Summertime = Beachtime

Our family is fortunate to live close to the beach, a 7-10 minute drive and we are dipping our toes in the sand at one of many Sunshine Coast beaches. As with everything else we do with Eva, encouraging use of her vision is vital at the beach. Safety is paramount and as she doesn’t use her cane at the beach, we are always with her, either holding her hand or standing next to her. Eva loves the beach and she has a great time running and jumping over the waves…which is visual lesson 1 at the beach! Read on to see how we have incorporated visual learning at the beach!

LESSON 1: Watch for the white foam coming towards you. This is a wave and it will crash against you if you don’t jump over it!

We have re-iterated to Eva over and over that the ocean is blue/green/dark and when you see a strip of white coming towards you, it’s a wave that has formed and it will move closer until it breaks. Eva looks for the white strip each and every time and jumps over it. This is a great visual stimulation exercise incorporated in playtime, Eva has no idea we are teaching her how to use her vision in a situation where there is usually lots of noise (kids, birds, waves!), visual clutter (sand, people, moving waves) and concentrating when her body is moving, and finally getting her body moving together with her eyes. Watching the waves has now become a game that she plays with her 4 year old brother and they spend literally hours jumping waves. Sometimes Eva sits at the shore and waits for the waves to crash over her legs…and sometimes they crash a little higher, which she finds very funny!

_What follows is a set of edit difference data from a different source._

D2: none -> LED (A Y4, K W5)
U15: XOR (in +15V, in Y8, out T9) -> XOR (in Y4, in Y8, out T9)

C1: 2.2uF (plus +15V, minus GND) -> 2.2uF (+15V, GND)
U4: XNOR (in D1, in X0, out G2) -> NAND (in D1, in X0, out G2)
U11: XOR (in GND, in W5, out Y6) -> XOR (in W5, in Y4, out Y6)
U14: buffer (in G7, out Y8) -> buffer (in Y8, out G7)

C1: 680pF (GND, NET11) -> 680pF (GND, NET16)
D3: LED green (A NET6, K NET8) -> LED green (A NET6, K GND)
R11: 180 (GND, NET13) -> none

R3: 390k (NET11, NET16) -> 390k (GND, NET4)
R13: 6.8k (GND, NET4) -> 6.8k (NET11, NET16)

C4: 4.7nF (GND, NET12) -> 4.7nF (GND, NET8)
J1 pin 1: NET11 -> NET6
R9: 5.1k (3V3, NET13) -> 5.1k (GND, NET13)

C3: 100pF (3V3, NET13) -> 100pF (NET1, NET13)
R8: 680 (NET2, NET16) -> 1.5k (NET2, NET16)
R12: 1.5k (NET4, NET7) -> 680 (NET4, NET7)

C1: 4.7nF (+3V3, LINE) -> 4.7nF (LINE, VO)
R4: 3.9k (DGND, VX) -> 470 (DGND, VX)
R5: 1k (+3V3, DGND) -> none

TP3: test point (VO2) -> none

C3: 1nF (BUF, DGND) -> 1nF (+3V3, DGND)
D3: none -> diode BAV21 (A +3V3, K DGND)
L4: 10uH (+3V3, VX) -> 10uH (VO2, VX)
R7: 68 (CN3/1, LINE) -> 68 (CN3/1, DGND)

LESSON 2: Search for objects

The local beaches we visit all have an easy palate of orange sand for Eva to identify anything that may not be sand. When I finally convince her to stop jumping waves, we sit on the sand and start searching for anything that may stand out to her visually. Admittedly, we don’t have many seashells that are in one piece but we do manage to find broken shells that are darker than sand. We also take a walk along the sand and I ask Eva to find the seaweed as we are walking – this is easier to spot as it’s larger. I also ask Eva to spot any Jellyfish, which you may think is difficult as they have no colour (they are clear) but if she is concentrating on the ground she can spot out the Jellyfish by the outline of the marine animal.

Eva has become so good at finding objects in the sand that she can also spot out any inconsistences in the sand at night! We found working on contrast is a key lesson when searching for objects, we started with large, obvious objects and have been narrowing it down to harder-to find-objects

LESSON 3: Find the tracks

All the local beaches we visit are patrolled, and the lifeguards frequently patrol in buggies on the sand which leave tyre marks. The first time Eva noticed them, we explained what they were and she was intrigued by the marks they left. We now sometimes use the tracks as a guide for Eva to follow when we walk along the sand.

Eva looking at the tyre tracks made by the Lifeguard Patrol Buggy

We don’t just point out tyre tracks, we also make our own designs in the sand and practice writing letters (and our name). Recently, Eva made a great visual observation when I drew the following design on the sand, can you guess what her observation was?

Eva observing a drawing on the sand

I drew the above pattern on the sand (unintentional by the way, I was just ‘doodling’), Eva takes a look and says to me, “Hey that’s like the tyre tracks!”. Proud mum moment right there to see she was using her visual memory to compare something we had seen another time to what she was looking at that very moment. In other words, Eva’s CVI brain was using past influencers to put a picture together of what was in front of her, this reinforces that all the visual exercise we do daily whether it is intentional or unintentional, is finding a place in her visual memory bank. Let’s not discount that she used other non-visual stimuli to make the connection, these factors are just as important!

I really didn’t realise how many unintentional visual lessons we were undertaking with Eva at the beach until I started writing this blog piece. My initial focus was going to solely be on the tyre tracks, but when I started thinking more about what we do at the beach, I realised there was SO much we were using vision for! I would love to hear what else you observe when you are out at the beach (or anywhere else!) with your CVI kiddo and we can start compiling a check list for our kiddos!